The upper hatch slid open and fresh air—cool, humid, salty—gusted in, and with it a spatter of chilly rain. But after the weeks of canned atmosphere, it was like sparkling wine after flat water. Grimes inhaled deeply and gratefully, watched Sonya clamber up the short ladder and vanish, followed by Mayhew. He heard her voice, faint but clear over the whining of the wind, the drumming of the rain, "Don't be afraid. Nobody's going to hurt you . . ." Surely that pitiful heap of human jetsam would understand the tone if not the words themselves.

Then, from Mayhew, "He's terrified . . ."

"And so would you be. Help me, Ken. Get into his mind or whatever it is you do, and tranquilize him . . ."

"I'm . . . I'm trying, Sonya . . ."

"Then try a little harder. His hands are frozen onto the periscope . . ." She continued in a crooning voice, "You're safe now . . . Just relax . . . We've got you . . ."

Another voice replied—high-pitched, gabbling. Grimes thought that he distinguished the word elohim.

"Yes . . . yes . . . hold on to me . . . Give me a hand, Ken, or we'll both be overboard! Yes . . . yes . . . hold on now . . . Carefully . . . Carefully . . . This way . . ."

First one of Sonya's shapely legs appeared through the circular hatch, then the other. Her feet sought and found the ladder rungs. Her buttocks in her rain-soaked skirt came into view, descended slowly. Between her upper body and the ladder, moving feebly, were a pair of bare feet under skinny calves. She was holding the man so that he could not fall, and Mayhew, above her, had a tight grip on the castaway's wrists and was lowering him as required.

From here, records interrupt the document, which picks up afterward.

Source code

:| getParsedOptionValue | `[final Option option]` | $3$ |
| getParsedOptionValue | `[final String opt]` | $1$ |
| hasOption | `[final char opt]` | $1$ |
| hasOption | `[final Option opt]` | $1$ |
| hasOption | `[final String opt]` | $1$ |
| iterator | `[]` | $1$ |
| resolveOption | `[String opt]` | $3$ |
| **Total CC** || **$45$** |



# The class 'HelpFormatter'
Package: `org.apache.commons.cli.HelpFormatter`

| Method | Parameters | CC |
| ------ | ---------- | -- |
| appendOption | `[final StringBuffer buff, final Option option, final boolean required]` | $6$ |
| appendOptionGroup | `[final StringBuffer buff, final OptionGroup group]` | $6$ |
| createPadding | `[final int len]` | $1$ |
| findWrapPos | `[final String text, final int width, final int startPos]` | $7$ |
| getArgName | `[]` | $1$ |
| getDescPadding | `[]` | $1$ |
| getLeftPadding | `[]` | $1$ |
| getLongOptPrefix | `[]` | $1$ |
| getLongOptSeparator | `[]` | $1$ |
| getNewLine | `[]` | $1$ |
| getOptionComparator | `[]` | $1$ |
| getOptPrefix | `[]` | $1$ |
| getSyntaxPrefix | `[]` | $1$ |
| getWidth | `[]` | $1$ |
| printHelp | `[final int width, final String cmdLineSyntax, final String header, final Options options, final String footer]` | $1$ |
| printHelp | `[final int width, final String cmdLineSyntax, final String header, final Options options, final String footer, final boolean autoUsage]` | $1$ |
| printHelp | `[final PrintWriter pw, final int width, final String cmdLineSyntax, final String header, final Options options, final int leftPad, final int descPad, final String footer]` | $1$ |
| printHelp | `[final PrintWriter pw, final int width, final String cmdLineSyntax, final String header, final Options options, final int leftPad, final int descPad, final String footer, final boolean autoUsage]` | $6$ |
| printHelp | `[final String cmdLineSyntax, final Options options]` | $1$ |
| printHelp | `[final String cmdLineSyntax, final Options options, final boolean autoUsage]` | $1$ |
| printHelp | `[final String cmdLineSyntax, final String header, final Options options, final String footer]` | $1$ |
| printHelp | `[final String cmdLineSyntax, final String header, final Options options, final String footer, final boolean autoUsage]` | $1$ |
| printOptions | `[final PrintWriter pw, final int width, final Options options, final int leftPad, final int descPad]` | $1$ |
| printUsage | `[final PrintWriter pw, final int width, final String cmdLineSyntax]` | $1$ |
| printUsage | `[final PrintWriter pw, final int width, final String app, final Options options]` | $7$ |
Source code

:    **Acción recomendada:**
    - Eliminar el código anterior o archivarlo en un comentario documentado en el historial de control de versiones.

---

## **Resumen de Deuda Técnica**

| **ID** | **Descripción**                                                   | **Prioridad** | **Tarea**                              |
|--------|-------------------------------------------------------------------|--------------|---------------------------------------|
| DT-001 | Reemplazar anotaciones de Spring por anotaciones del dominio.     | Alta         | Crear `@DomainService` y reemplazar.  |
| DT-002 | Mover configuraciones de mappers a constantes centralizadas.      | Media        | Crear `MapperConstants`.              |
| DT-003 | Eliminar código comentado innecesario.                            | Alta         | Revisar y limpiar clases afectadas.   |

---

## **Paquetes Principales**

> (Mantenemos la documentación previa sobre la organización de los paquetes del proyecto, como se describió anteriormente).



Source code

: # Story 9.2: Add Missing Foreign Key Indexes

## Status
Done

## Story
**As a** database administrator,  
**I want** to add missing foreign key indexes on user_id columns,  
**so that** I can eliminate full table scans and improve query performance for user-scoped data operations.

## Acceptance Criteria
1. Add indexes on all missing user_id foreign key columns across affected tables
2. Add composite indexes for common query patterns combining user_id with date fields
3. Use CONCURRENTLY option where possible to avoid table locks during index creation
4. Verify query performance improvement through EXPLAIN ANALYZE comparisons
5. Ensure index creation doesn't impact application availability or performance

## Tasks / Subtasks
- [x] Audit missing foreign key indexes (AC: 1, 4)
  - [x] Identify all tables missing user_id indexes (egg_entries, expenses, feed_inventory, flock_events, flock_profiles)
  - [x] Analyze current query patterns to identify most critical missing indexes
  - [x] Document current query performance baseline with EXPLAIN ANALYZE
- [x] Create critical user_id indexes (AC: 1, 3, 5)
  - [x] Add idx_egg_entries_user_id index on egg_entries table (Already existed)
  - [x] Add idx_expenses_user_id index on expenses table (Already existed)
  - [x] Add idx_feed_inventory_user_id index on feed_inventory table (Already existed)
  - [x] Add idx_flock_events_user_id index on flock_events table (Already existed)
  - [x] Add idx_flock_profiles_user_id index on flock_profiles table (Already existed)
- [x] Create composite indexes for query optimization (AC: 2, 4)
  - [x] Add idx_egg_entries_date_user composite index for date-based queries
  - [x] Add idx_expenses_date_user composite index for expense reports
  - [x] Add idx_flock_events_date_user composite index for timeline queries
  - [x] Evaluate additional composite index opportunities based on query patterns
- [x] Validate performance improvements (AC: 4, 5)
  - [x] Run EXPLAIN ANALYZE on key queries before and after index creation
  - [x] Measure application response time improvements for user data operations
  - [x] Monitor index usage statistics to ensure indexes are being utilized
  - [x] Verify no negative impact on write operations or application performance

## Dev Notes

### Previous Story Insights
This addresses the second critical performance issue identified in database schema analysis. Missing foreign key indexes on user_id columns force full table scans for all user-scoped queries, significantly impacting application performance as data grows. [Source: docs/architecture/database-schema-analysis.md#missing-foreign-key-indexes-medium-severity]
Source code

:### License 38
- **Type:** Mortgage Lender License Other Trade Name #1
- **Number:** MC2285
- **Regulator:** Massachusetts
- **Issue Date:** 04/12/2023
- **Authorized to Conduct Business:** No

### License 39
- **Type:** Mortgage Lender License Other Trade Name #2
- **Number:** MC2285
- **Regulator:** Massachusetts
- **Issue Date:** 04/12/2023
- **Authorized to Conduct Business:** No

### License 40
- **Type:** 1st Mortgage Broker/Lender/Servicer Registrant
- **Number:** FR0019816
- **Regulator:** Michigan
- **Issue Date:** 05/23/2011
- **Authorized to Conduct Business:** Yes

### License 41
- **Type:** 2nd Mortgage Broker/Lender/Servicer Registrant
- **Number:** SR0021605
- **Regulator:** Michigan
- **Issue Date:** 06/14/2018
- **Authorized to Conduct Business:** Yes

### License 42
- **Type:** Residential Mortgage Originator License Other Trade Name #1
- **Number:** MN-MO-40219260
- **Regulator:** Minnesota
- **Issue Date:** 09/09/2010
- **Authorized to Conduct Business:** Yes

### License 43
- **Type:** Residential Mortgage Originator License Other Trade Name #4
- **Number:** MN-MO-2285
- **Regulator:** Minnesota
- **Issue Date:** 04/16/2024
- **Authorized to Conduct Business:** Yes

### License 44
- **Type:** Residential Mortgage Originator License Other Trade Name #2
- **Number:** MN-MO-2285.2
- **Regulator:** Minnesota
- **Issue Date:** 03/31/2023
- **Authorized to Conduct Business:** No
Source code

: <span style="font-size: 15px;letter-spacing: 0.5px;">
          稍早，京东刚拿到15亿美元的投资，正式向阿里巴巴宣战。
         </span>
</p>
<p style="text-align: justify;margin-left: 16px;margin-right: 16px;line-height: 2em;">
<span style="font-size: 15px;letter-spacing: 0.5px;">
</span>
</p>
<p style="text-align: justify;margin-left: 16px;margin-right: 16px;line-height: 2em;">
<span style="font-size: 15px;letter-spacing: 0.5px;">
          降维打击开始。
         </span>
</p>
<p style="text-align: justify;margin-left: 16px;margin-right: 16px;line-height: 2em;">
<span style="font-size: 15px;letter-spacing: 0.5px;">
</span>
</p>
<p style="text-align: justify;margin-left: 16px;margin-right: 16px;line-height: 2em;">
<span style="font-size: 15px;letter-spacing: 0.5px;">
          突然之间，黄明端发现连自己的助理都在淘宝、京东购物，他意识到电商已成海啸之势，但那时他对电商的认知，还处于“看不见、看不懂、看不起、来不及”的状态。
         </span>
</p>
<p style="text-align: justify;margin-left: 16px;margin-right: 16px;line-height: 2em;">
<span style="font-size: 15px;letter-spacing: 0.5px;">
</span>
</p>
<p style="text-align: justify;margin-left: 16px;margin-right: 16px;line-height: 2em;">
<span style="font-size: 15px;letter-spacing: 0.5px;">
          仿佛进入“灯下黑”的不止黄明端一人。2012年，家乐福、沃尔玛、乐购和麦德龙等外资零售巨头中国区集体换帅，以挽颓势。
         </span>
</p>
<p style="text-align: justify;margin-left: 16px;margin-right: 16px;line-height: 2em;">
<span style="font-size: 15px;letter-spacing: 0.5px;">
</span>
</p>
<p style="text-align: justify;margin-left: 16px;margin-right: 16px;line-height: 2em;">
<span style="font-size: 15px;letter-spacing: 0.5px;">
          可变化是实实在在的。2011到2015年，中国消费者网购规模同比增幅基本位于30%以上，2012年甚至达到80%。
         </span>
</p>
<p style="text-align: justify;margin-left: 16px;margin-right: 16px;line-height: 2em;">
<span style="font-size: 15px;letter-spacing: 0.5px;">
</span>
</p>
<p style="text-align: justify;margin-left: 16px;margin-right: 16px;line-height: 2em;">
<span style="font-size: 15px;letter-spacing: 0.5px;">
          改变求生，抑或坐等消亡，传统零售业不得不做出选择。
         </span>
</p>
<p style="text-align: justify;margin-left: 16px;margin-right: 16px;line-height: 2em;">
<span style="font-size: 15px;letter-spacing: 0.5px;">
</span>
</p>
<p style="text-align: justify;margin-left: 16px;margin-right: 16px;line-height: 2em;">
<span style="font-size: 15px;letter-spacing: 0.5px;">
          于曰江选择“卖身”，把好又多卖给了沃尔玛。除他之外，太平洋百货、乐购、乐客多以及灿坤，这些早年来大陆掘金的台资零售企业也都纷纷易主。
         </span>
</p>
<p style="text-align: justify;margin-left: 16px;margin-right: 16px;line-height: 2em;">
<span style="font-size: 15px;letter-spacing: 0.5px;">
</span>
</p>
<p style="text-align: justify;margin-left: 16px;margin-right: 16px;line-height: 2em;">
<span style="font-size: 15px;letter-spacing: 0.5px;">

They got him down at last. He collapsed onto the deck, huddling there in the pool of sea water that ran from his ragged clothing. Grimes turned in his chair to look at him. He was obviously a Semite; in this part of the world that was to be expected. He was paralyzed with terror—and that was not surprising. He stared up at his rescuers while his hands clawed at his black, straggling beard. He was trying to say something, but words would not, could not come.

Mayhew said, "I'm getting some sense out of his mind, John, but not much. He's too frightened. He thinks we're angels or something . . ."

"Mphm." Grimes turned back to his controls, shutting the hatch then cutting the lift. The pinnace fell to the sea, submerged rapidly to periscope depth as the pumps sucked water into the ballast tanks. It was not a moment too soon. The rain squall was almost over; in another two or three seconds the little spacecraft would have been clearly visible from the surface ship.

Yes, she was still there, clearly visible through the thinning veils of rain. She was still there, and riding much more easily. This must have been the clearing squall. The wind was dropping and the sea was much less rough and, very soon in this land-enclosed expanse of water the swell would be diminishing. The shipmaster would not be needing a sea anchor now.

"I've got . . . something . . ." said Mayhew. There was something odd about his voice.

"Out with it, Ken," ordered Grimes.

"He . . . he was a passenger aboard that ship. Some kind of preacher. He was bound for . . . Ninevah. His name . . ."

"I don't think you need to tell me," said the Commodore. And he thought, But we have a temporal reference point. Once we get back on board the Quest, with her data banks, we shall be able to pinpoint ourselves in Time.